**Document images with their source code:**
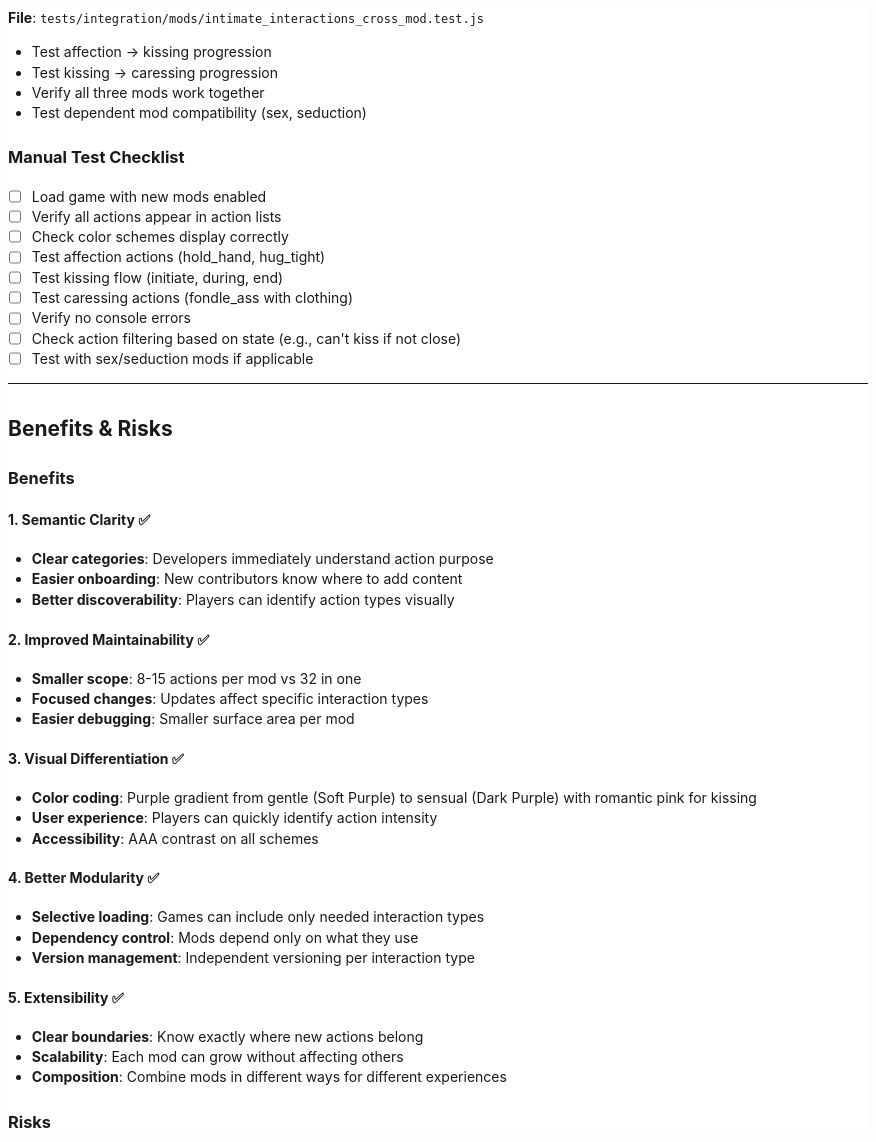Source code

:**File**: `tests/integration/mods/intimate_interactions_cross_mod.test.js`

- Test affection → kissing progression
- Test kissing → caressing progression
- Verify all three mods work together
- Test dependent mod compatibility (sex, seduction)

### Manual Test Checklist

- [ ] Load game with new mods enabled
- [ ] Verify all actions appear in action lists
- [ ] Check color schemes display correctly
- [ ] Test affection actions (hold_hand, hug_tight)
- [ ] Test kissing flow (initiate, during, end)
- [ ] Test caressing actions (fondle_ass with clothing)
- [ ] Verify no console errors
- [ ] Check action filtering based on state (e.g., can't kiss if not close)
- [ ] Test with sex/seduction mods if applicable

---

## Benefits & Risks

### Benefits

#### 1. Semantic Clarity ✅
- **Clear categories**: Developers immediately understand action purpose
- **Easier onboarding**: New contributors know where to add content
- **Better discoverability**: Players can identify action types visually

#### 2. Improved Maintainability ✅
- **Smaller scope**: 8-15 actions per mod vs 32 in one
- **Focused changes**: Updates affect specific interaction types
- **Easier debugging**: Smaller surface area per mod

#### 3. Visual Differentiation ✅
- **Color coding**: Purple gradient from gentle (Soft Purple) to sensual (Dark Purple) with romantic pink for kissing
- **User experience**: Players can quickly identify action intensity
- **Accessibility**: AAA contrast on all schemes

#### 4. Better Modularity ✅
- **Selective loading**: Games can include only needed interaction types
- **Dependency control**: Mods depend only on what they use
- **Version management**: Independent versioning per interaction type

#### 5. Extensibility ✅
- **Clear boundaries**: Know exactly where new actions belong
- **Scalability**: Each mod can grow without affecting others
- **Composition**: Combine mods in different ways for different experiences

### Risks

**Try it:** Reproduce the source text of every entry above character for character, and leave the pictures out of your answer.

**Exercise result:**
Source code

:**File**: `tests/integration/mods/intimate_interactions_cross_mod.test.js`

- Test affection → kissing progression
- Test kissing → caressing progression
- Verify all three mods work together
- Test dependent mod compatibility (sex, seduction)

### Manual Test Checklist

- [ ] Load game with new mods enabled
- [ ] Verify all actions appear in action lists
- [ ] Check color schemes display correctly
- [ ] Test affection actions (hold_hand, hug_tight)
- [ ] Test kissing flow (initiate, during, end)
- [ ] Test caressing actions (fondle_ass with clothing)
- [ ] Verify no console errors
- [ ] Check action filtering based on state (e.g., can't kiss if not close)
- [ ] Test with sex/seduction mods if applicable

---

## Benefits & Risks

### Benefits

#### 1. Semantic Clarity ✅
- **Clear categories**: Developers immediately understand action purpose
- **Easier onboarding**: New contributors know where to add content
- **Better discoverability**: Players can identify action types visually

#### 2. Improved Maintainability ✅
- **Smaller scope**: 8-15 actions per mod vs 32 in one
- **Focused changes**: Updates affect specific interaction types
- **Easier debugging**: Smaller surface area per mod

#### 3. Visual Differentiation ✅
- **Color coding**: Purple gradient from gentle (Soft Purple) to sensual (Dark Purple) with romantic pink for kissing
- **User experience**: Players can quickly identify action intensity
- **Accessibility**: AAA contrast on all schemes

#### 4. Better Modularity ✅
- **Selective loading**: Games can include only needed interaction types
- **Dependency control**: Mods depend only on what they use
- **Version management**: Independent versioning per interaction type

#### 5. Extensibility ✅
- **Clear boundaries**: Know exactly where new actions belong
- **Scalability**: Each mod can grow without affecting others
- **Composition**: Combine mods in different ways for different experiences

### Risks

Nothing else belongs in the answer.